THEY CALL EACH OTHER BROTHER
Secret Societies and the Strange Slow Death of Mateship in Australia 1788-2010
An English newspaper advertisement issued at a time when ‘secret societies’ were regarded with suspicion by authorities. NB the two different thumb positions. (Thanks to Andy Durr.)
I began the initial draft of this story, 2010, with an account of convicted convict, Jane New and her respectable, Masonic paramor in 1829 and the significance the story had played in the work of Jessica Harland-Jacobs’ Builders of Empire. I wrote:
In Sydney, in 1829, John Stephen, Worshipful Master of the Masonic ‘Lodge of Australia’ welcomed seven of the colony’s business and professional men to join with him in celebrating the brotherhood and to indusct more candidates into its mysteries. The same John Stephen, bigamous paramour of convicted shop-lifter Jane New, in that same year lied, forged court documents and engaged petty criminals to smuggle her out of the colony to enable her to escape a death sentence.
In 2006, an Australian researcher, Carol Baxter, concluded that Stephen, the precipitator of the scandal of Jane New, had been an inveterate liar and opportunist well before he met the woman who became his ‘irrestible temptation.’ Baxter showed also that the Stephen family were deeply involved in undermining Governor Darling, in total contravention of the pledge demanded of all Freemasons that they support legal authority.
In 2008, North American scholar Jessica Harland-Jacobs introduced her book Builders of Empire, with the letter John Stephen wrote to England’s Grand Lodge in 1827 requesting a Charter to establish what was to be the first English Masonic lodge in the colony. Harland-Jacobs used this letter to exemplify Freemasonry’s place at the heart of British imperial achievement and the brotherhood’s impulse to be ultra-respectable and free from political controversy.
A mix of public respectability and human corruptibility is not un-common and neither is the central place of social networks. But as the different views of Stephen illustrate, there is much more to this story.
In the early 20th century, Lord Amphill, ex-Viceroy of India, Governor of Madras and DGM for Madras declared that he had found ‘Freemasonry to be the only effective means of promoting social intercourse among the various creeds, colours and classes of India.’ The shift, from accusations against Freemasonry of sedition in the 1790’s, through the 1850’s when Disraeli wrote privately and publically of malevolent ‘secret societies’, to the governmental and vice-regal connections which English Freemasonry enjoyed in the late-19th century is, on its face, extraordinary. [SEE my ‘The Rise and Fall of English Freemasonry – Geo-Politics, Espionage & the Heroics of Empire’]
The state of Masonic scholarship is a segment only of a much larger problem.
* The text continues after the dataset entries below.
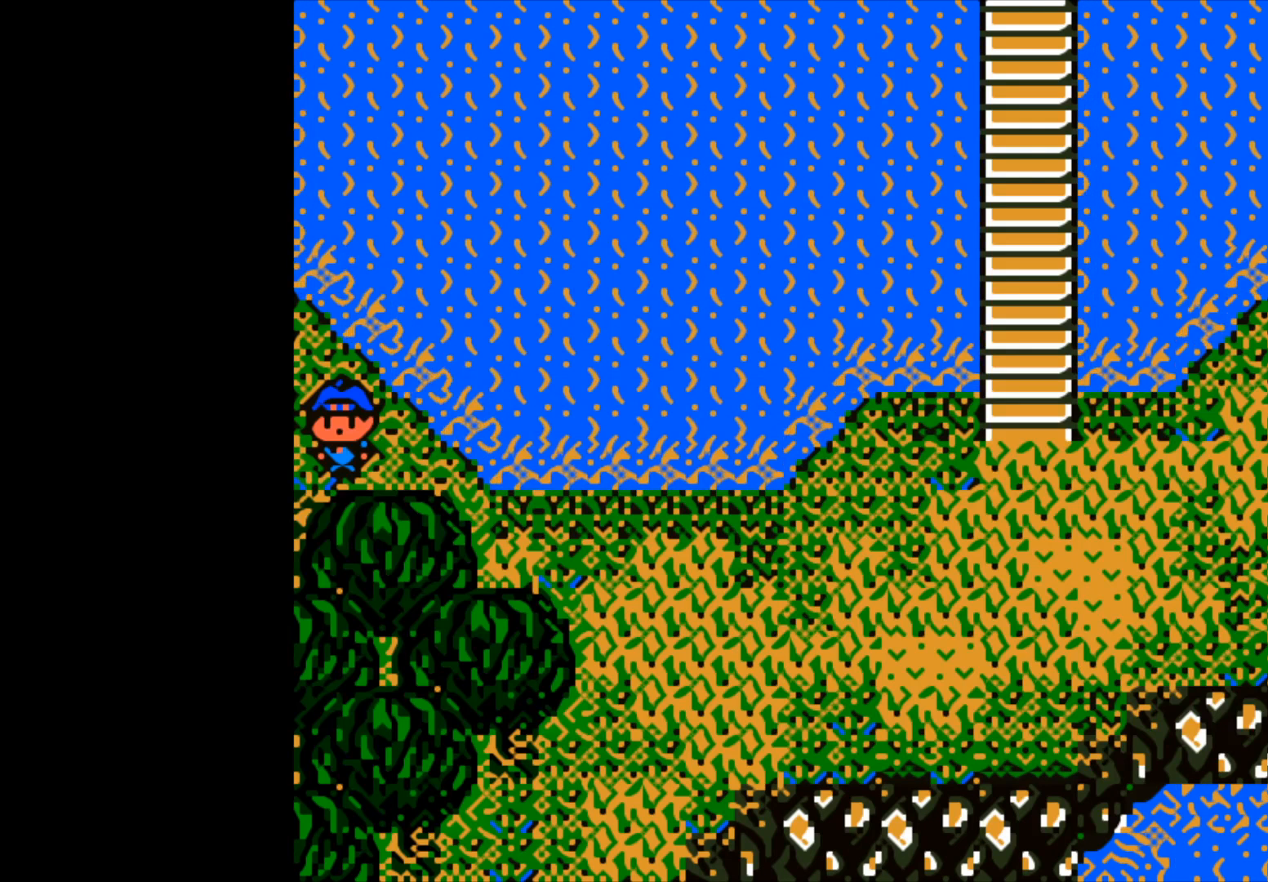
{"buttons": [], "left_stick": "right", "right_stick": "center", "events": []}
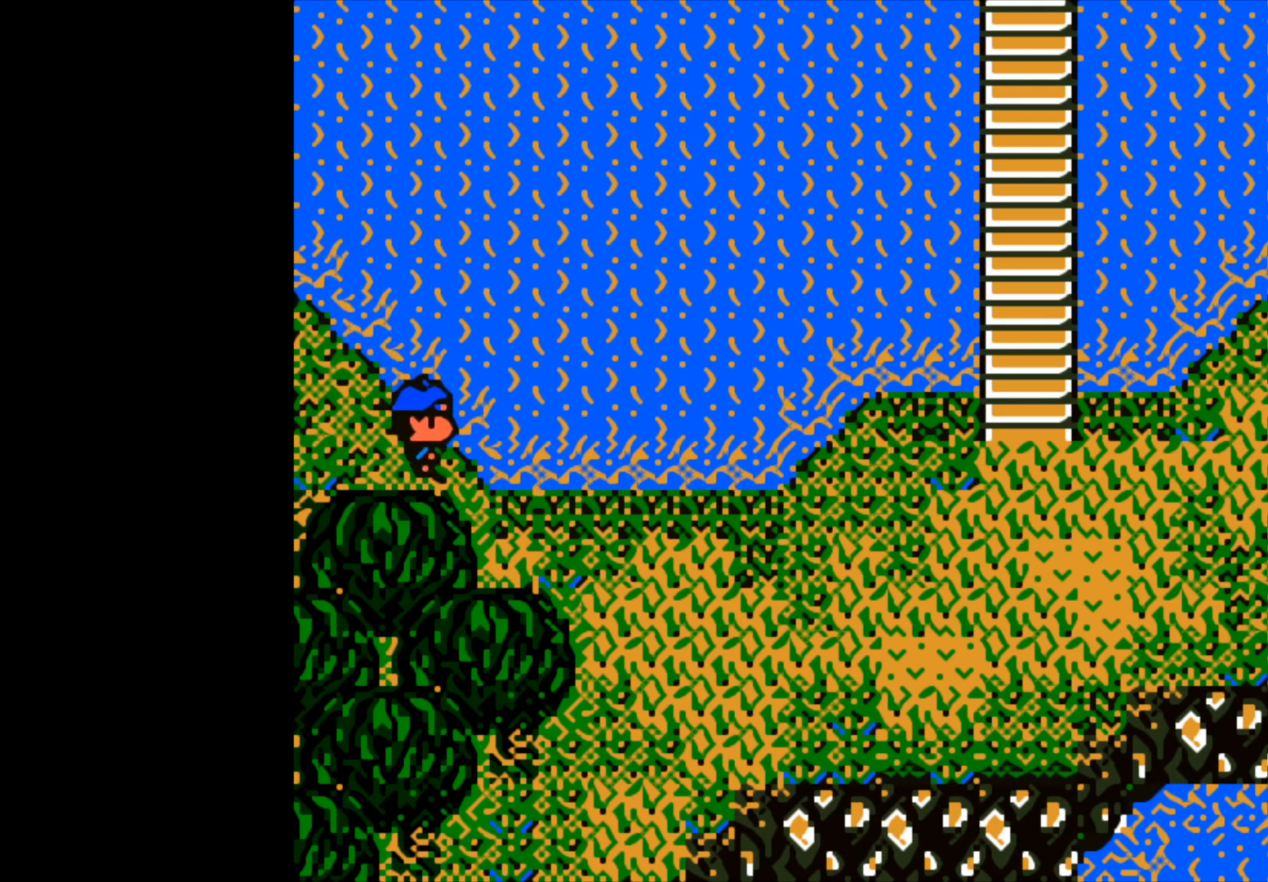
{"buttons": [], "left_stick": "down", "right_stick": "center", "events": [[317, "left_stick", "down"]]}
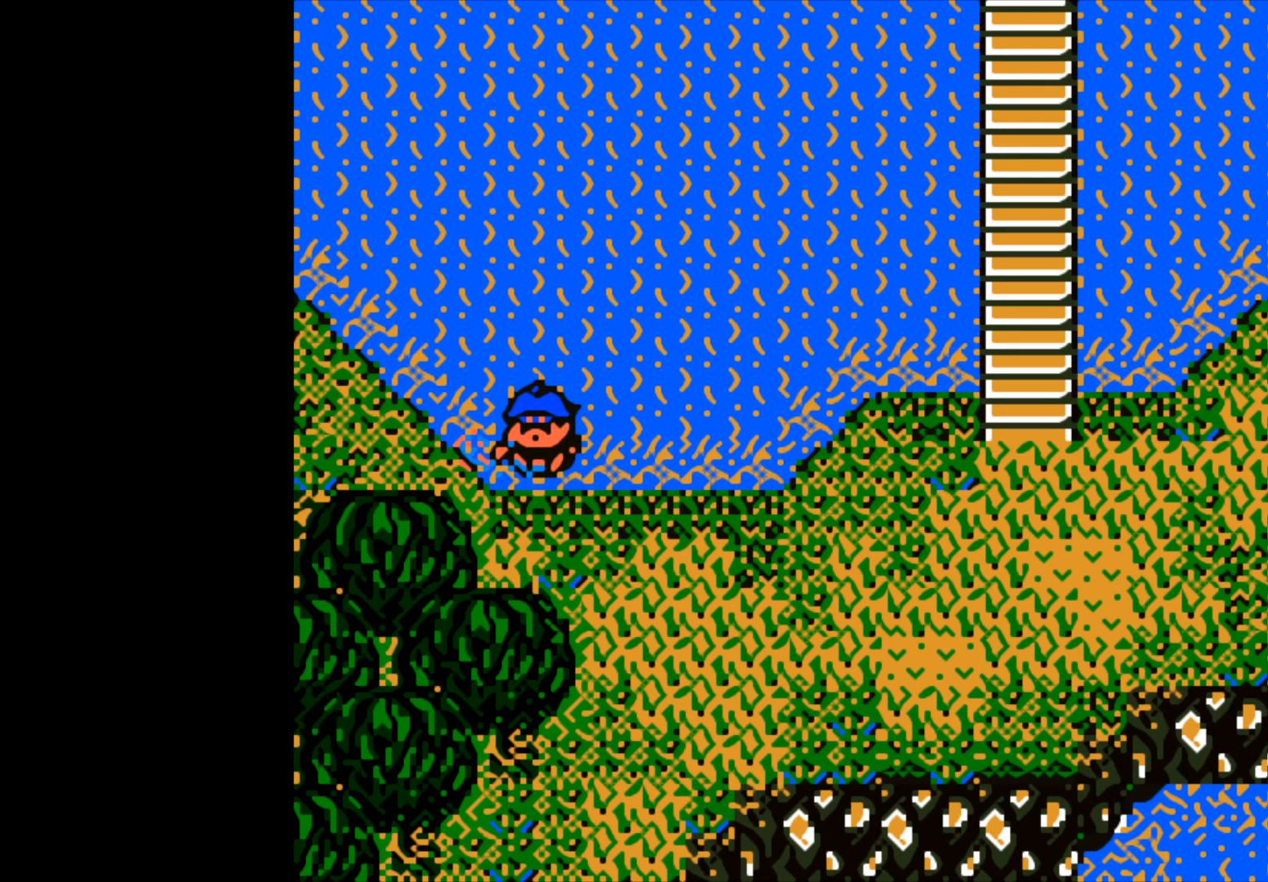
{"buttons": [], "left_stick": "right", "right_stick": "center", "events": [[267, "left_stick", "center"], [450, "left_stick", "right"]]}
In 1827 ‘the Masons’ were for the non-initiated a secret society. Today, they remain so, but for different reasons. Professional historians do not appear to have even registered our many other fraternal societies – the Fraternity of Mutual Imps, Daughters of Temperance, the Loyal Orange Institute, the Hibernians and the Holy Catholic Guild, the Ancient Order of Foresters, the Odd Fellows, Knights of Labor, the (Jewish) Righteous Path and the United Society of Boilermakers of NSW, to name a few. How fraternalism as a concept has shaped each and every Australian is, it seems, a thought too large, too vague for most to comprehend. And yet, ‘mateship’ is bandied about as though it was part of an Australian mantra.
Academics and professional historians appear totally ignorant of Masonic history and thus their various readerships can know no better. As to the large numbers of the general public who don’t read history, their thinking spaces are open to whatever the merchants of myth and legend wish to push at them.
Despite a massive, colourful and often outspoken public presence and, in the case of the trade unions and ‘Freemasons’, despite a lot of published material which argues otherwise, all of the actual fraternals have been significantly invisible. It’s not that their ‘tracks’are hard to find. It seems rather that they were so important that they were, right from the outset of European settlement, weapons in a war of disinformation.
Secrecy, of course, implies an unwillingness to be seen but the change by fraternal societies from a culture of oral transmission, passwords and secret handshakes, and oaths against disclosure, to one of vivid colours and a great desire to be seen and recorded, is just one curious but pivotal element of this story.